### TASK TO CARRY OUT
Which lines in the listing below contain "magnetic"? Copy each of them.
[PROVIDED MATERIAL]
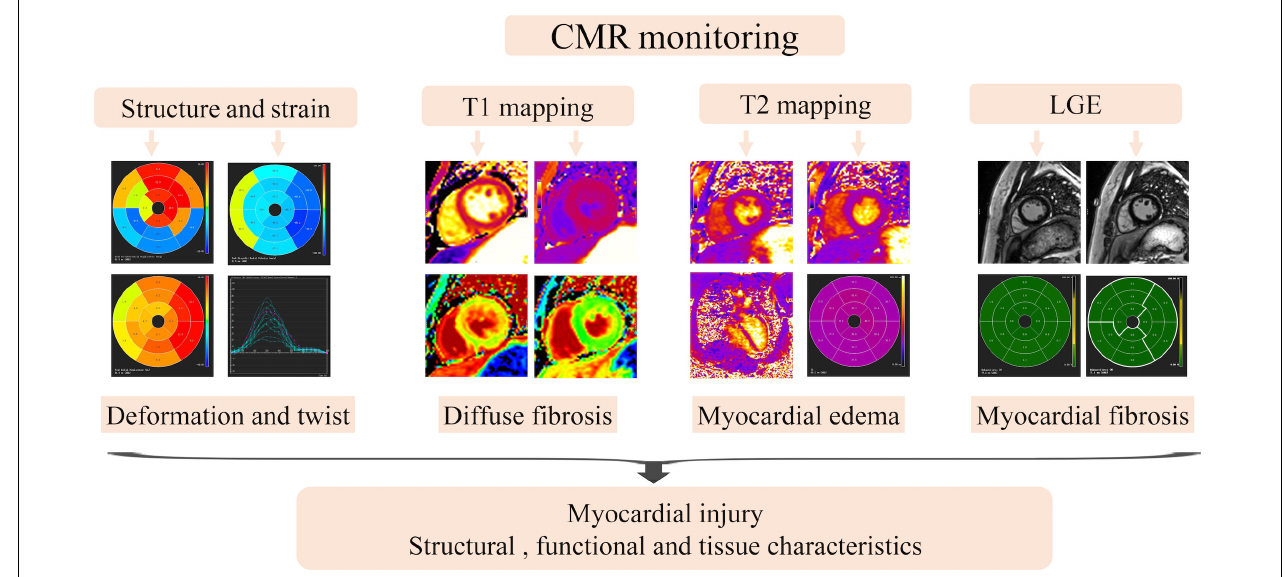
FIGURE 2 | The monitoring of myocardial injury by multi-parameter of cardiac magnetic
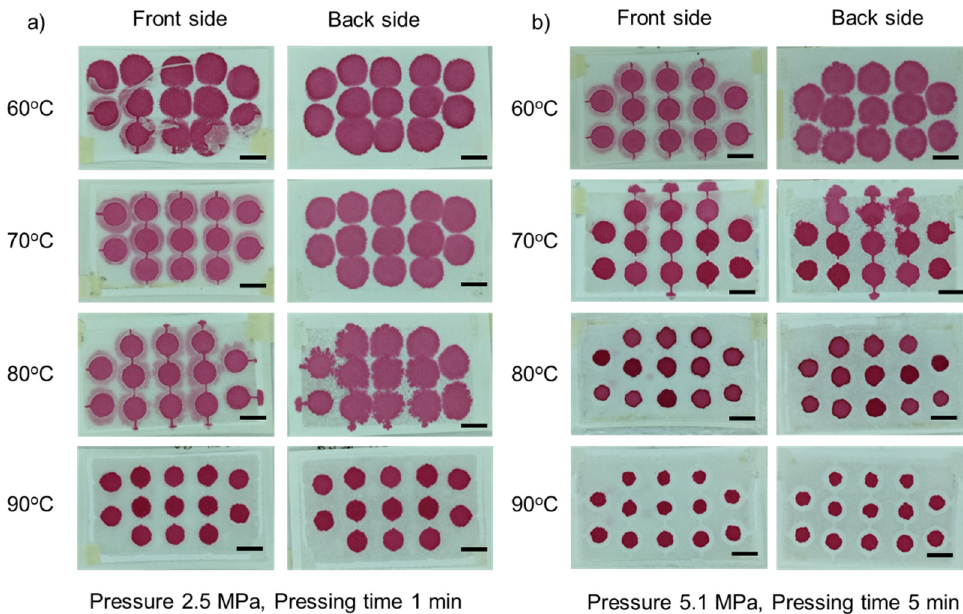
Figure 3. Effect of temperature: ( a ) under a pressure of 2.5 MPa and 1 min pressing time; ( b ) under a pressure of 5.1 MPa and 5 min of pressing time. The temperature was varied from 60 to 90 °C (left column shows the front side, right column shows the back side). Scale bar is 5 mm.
[/PROVIDED MATERIAL]
[PROVIDED MATERIAL]
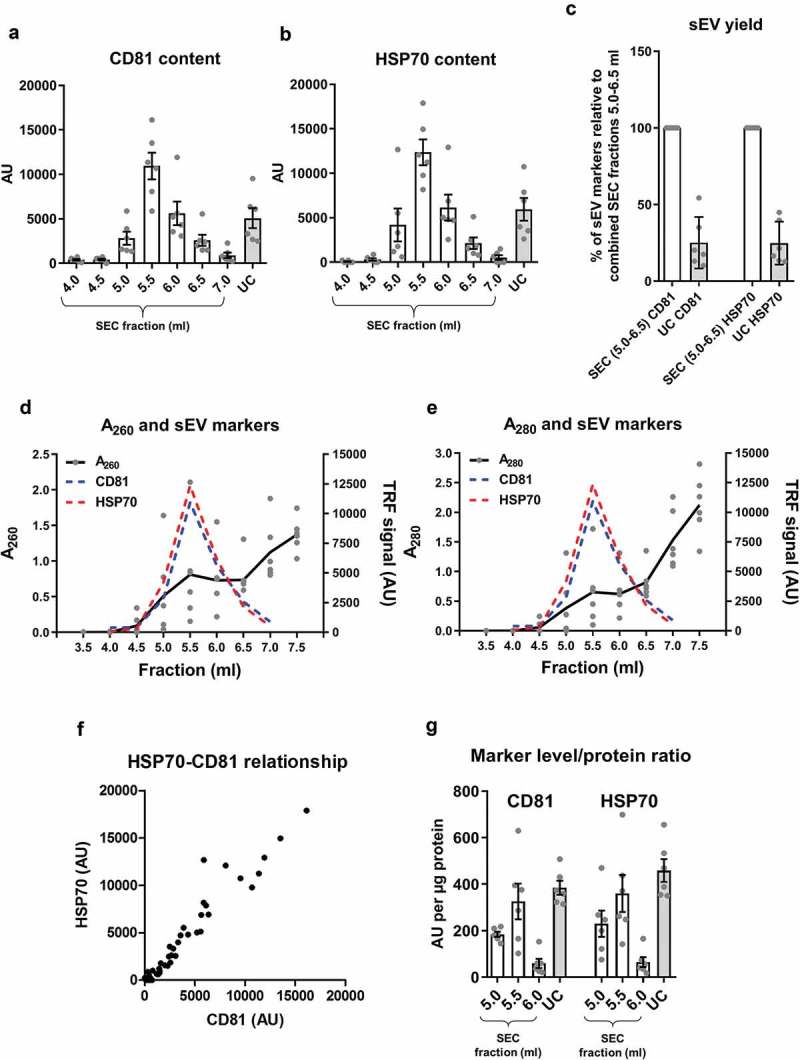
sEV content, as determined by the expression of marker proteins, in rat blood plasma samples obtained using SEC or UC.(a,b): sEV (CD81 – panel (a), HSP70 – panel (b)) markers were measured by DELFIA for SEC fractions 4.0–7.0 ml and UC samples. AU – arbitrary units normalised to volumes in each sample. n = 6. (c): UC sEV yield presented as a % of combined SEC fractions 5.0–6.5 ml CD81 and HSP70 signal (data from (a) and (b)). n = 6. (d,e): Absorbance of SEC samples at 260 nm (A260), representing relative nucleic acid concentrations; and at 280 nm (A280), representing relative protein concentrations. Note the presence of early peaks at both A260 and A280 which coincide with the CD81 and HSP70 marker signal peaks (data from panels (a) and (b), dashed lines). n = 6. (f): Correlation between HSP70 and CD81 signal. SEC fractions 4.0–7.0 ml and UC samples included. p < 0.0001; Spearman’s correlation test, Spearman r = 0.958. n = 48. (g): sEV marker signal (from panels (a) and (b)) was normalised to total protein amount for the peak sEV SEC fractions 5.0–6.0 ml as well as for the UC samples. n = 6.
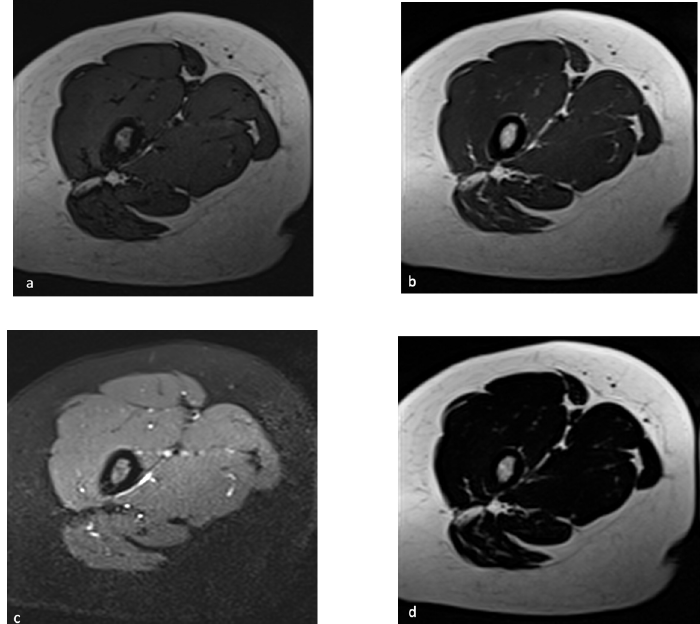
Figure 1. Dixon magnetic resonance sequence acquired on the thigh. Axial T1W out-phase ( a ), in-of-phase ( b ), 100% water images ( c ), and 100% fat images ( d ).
[/PROVIDED MATERIAL]
[PROVIDED MATERIAL]
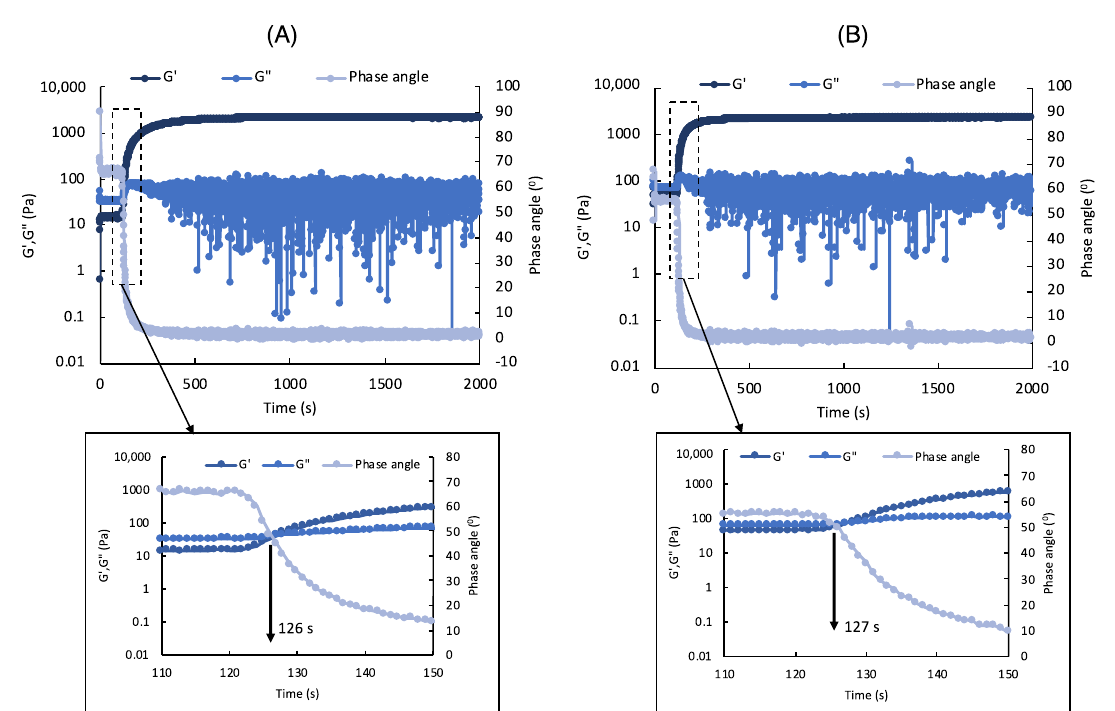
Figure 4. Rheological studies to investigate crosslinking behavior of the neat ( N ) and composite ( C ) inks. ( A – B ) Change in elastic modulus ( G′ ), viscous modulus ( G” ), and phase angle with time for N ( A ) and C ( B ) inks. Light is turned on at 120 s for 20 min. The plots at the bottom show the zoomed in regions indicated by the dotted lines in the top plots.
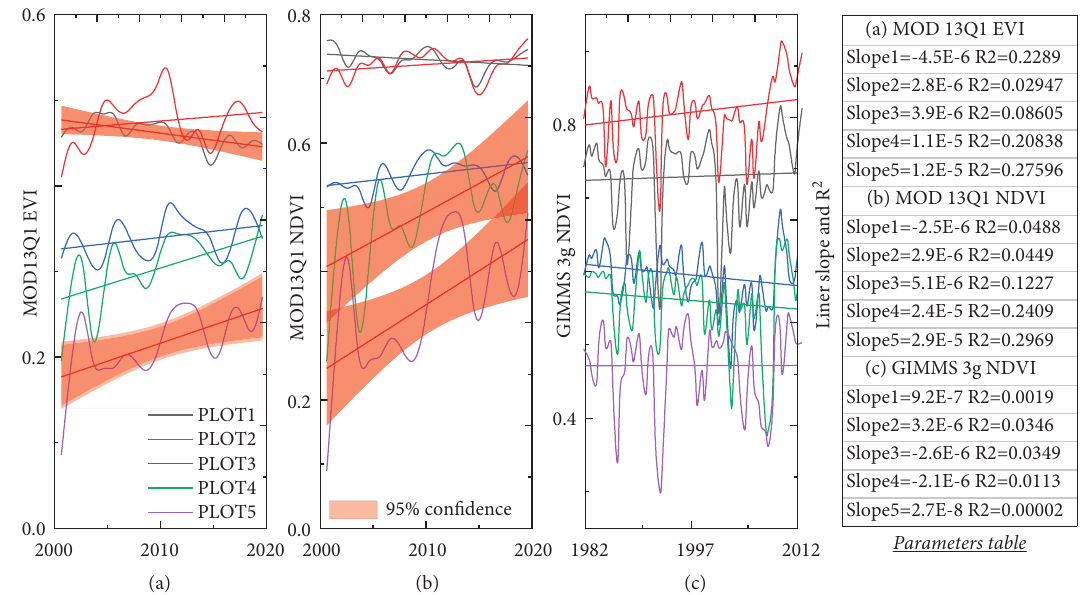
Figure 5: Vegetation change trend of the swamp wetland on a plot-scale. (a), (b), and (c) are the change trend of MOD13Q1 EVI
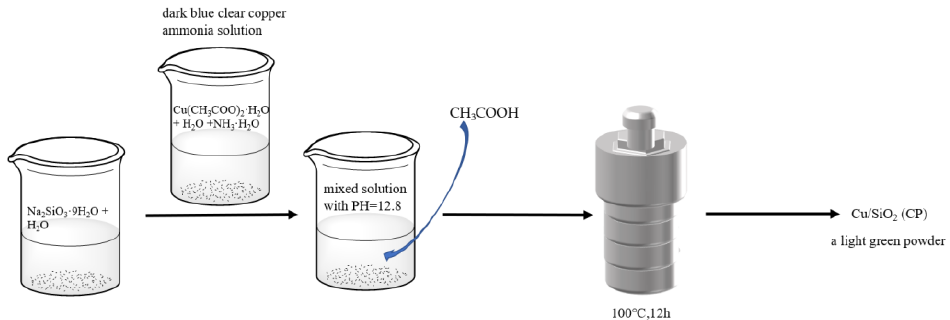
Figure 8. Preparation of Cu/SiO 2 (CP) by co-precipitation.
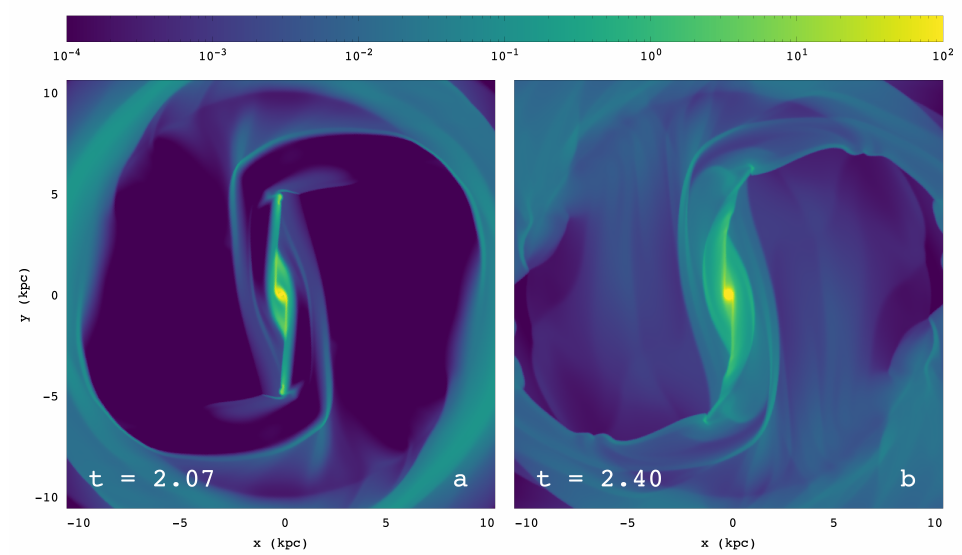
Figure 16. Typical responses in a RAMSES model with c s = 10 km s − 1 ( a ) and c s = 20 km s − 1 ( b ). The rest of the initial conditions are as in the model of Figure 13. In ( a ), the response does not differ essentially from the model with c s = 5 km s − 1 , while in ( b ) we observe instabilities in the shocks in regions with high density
[/PROVIDED MATERIAL]
### TASK ANSWER
FIGURE 2 | The monitoring of myocardial injury by multi-parameter of cardiac magnetic
Figure 1. Dixon magnetic resonance sequence acquired on the thigh. Axial T1W out-phase ( a ), in-of-phase ( b ), 100% water images ( c ), and 100% fat images ( d ).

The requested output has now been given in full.